The ReDownload: Arcade Fire, “The Suburbs”

Wherein I find out if I was wrong about an album.

At the time I had this to say about The Suburbs, “Here’s the thing. The New Arcade Fire – it’s like Avatar. Pretty. Hyped beyond belief. And sort of boring.”  I didn’t like Avatar. It was a gigantic leap forward in technology and gorgeous.  But that’s all there was too it.  Behind the veneer you got Dances with Wolves in space with worse writing.  Worse than the film was what it wrought – 3D as a tool to jack up prices and sell bad scripts.  But this isn’t about Avatar.

Arcade Fire has recorded two (maybe one and most of another) brilliant albums.  Funeral and Neon Bible are magical and desperate records.  Songs like  Keep the Car Running, No Cars Go, Une Annee Sans Lumiere, and Neighborhood #3 (Power Out) propel you forward like a parent would as they give their child a push in a playground swing.

People were excited for a third effort.  Since Neon Bible there had been a number of “buzz bands” who came and went.  2009 had been a dry year.  We wanted this band, this band with gravitas, to help us show that we knew what we were talking about.  And so the hype began.  Not only was the new Arcade Fire going to be devoured by the typical indie crowd, it was going to show that indie music could cross over to the mainstream.  We wanted The Suburbs to prove that this band that we were all talking about was truly awesome.  Arcade Fire played SNL and the album was nominated for a  Grammy – so mission accomplished.

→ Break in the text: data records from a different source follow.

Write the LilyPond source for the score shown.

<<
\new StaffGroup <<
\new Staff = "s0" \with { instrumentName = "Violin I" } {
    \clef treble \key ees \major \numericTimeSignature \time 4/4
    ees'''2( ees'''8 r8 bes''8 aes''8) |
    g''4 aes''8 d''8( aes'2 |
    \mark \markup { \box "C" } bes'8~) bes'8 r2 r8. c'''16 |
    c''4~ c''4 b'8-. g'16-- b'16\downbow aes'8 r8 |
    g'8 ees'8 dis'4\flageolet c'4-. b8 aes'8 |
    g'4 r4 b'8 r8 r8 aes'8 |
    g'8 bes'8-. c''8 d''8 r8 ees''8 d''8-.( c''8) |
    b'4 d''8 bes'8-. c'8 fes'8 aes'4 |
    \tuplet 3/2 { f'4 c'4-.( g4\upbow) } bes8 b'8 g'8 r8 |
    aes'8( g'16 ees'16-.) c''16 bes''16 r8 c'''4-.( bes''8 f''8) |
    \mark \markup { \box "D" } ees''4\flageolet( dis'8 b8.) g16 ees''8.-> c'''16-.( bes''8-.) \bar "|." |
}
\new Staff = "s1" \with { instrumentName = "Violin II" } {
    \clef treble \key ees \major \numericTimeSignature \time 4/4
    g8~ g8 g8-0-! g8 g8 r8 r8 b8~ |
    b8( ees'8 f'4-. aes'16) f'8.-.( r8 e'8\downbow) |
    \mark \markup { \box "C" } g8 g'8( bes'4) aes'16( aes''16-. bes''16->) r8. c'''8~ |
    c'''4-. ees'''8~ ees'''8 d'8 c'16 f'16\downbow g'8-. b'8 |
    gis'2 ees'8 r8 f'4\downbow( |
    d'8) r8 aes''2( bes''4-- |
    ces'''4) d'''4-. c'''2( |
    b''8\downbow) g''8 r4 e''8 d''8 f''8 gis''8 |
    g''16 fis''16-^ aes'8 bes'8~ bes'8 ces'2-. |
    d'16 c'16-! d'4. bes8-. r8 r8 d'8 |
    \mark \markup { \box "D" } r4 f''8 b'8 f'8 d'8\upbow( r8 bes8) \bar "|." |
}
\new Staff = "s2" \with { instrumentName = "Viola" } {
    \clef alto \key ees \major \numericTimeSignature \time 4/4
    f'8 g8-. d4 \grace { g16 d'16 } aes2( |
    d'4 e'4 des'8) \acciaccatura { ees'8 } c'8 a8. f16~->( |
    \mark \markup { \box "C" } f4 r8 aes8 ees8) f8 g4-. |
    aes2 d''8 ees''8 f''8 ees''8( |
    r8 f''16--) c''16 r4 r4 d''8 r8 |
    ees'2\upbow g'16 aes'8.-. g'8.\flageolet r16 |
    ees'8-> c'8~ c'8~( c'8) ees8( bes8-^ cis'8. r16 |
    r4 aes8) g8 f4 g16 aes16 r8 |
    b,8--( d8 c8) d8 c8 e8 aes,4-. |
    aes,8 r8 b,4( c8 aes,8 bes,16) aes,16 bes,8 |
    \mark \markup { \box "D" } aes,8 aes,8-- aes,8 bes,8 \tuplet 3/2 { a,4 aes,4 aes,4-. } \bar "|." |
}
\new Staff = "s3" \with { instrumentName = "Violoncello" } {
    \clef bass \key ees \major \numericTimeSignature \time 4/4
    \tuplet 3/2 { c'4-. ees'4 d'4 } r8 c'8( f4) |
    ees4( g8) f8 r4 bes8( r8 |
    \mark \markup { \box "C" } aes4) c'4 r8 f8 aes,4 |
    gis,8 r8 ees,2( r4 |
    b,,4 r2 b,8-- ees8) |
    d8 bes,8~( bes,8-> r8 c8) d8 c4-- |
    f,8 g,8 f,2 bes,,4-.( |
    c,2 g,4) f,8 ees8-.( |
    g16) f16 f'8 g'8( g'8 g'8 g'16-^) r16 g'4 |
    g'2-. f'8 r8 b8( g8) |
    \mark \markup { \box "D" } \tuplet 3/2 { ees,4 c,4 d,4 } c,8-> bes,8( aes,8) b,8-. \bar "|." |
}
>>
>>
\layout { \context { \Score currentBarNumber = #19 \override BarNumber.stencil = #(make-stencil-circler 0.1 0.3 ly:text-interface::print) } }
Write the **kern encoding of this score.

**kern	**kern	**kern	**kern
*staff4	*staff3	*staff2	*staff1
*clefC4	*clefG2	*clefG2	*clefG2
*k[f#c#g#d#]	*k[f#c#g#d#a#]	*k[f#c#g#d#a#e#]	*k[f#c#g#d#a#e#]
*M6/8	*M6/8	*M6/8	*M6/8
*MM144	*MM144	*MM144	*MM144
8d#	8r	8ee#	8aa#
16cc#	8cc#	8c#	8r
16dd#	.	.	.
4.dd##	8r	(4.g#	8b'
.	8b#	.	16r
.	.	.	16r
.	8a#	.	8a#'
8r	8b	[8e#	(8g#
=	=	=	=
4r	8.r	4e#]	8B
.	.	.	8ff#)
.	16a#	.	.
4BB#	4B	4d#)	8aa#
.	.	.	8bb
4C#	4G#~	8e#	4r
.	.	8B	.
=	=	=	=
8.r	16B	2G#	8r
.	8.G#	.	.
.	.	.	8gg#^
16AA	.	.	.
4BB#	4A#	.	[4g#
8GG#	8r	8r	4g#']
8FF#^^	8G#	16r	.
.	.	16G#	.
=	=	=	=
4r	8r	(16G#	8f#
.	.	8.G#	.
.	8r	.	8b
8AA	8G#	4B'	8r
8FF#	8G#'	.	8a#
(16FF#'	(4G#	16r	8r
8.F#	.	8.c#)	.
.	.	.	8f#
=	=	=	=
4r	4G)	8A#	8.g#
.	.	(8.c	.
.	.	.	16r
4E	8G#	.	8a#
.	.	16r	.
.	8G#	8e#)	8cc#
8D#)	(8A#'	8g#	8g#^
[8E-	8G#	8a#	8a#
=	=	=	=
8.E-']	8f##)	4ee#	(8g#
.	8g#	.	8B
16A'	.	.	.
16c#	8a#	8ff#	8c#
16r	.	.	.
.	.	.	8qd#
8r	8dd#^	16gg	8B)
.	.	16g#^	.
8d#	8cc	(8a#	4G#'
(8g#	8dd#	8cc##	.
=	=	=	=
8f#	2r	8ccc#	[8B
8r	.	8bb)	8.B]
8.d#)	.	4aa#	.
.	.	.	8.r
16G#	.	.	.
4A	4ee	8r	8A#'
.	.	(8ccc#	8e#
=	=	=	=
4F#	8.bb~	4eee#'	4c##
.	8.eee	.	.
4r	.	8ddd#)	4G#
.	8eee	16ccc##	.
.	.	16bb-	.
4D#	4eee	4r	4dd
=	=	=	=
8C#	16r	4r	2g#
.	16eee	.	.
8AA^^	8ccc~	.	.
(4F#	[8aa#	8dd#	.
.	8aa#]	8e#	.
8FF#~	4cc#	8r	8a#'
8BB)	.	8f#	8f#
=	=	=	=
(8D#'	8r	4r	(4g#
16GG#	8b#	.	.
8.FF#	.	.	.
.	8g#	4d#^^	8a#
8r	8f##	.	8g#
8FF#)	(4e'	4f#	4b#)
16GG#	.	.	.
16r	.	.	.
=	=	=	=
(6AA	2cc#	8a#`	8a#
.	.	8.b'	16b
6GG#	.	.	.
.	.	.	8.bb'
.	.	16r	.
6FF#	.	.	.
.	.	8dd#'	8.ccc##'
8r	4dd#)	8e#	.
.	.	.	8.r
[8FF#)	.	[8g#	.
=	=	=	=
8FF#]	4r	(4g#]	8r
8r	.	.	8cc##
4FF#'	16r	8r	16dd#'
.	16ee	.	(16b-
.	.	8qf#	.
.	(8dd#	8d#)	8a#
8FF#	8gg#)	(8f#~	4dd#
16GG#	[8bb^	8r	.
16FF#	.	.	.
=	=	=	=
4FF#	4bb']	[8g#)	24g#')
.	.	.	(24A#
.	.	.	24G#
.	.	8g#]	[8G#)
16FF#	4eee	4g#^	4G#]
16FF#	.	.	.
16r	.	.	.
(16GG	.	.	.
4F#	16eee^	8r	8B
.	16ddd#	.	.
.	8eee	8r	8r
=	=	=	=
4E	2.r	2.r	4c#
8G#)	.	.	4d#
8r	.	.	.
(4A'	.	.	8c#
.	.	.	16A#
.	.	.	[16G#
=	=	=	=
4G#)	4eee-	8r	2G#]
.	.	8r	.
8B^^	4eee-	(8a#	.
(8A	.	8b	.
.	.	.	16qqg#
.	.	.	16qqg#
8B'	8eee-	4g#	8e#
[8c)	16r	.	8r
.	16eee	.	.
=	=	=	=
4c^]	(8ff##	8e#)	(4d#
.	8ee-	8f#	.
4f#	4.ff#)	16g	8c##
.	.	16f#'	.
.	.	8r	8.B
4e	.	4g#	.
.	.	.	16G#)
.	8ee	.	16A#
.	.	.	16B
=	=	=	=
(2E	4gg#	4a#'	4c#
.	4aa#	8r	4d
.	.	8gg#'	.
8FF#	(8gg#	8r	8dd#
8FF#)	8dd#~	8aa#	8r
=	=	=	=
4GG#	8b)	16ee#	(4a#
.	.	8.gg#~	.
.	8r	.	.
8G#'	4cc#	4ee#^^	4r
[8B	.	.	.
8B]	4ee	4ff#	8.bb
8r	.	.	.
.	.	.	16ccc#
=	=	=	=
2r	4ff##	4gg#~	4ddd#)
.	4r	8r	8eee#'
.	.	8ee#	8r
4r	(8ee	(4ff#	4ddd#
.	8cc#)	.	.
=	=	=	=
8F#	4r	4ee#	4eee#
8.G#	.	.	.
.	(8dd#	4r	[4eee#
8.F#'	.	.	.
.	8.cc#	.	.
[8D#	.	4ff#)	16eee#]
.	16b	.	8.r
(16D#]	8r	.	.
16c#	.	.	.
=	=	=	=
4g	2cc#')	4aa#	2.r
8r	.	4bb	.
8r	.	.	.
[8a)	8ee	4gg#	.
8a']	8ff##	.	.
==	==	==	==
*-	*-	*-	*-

I stand by my original thoughts on the album and the hype surrounding it.  Expectations were so very high, which is a bit unfair.  There was no way they could hit the mark because with every breathless DJ drooling over the few songs they had to play in before the release date, the hype got louder.  Failing to live up to the hype is no reason to pan a work of music. So I won’t.

There are strong songs and a few have grown better with time –Empty Room comes to mind, if only because of its similarities to Keep the Car Running. Still, it doesn’t work as a complete album, a total work.   It may seem like I’m stamping my foot while screaming, “their old stuff was so good!”, but I’m not.  The Suburbs is disappointing because it gives the impression of being the leftovers from the first two albums.  It has a bigger narrative arc stuffed into music mired in the past.  It seems that the only thing they really changed was giving more vocal duties to Regine Chassange.  That’s a problem because her voices undermines the power of songs like Sprawl II (Mountains Beyond). The screeching is more pronounced on The Suburbs and quite distracting. Sprawl II is only saved by the pulsing keyboards and electronic bits.

Clearly I’m  minority with my feelings on the album, but it doesn’t mean I’m wrong.  Check it out and then move on to Funeral and then Neon Bible.  The Suburbs is nothing new – it’s all scope ensconced in the same old musical concepts.  Still, The Suburbs was at the top of a lot of best-of lists.  It has been nominated for a Grammy and sold fairly well.  It’s great to see a band like Arcade Fire with a bigger following.  Maybe it’s a sign that our collective taste is maturing.  At the very least it shows that an indie band can be a commercial success.

Did anyone else notice that chorus during the last half of Rococco sounds a bit like Nada Surf’s Popular?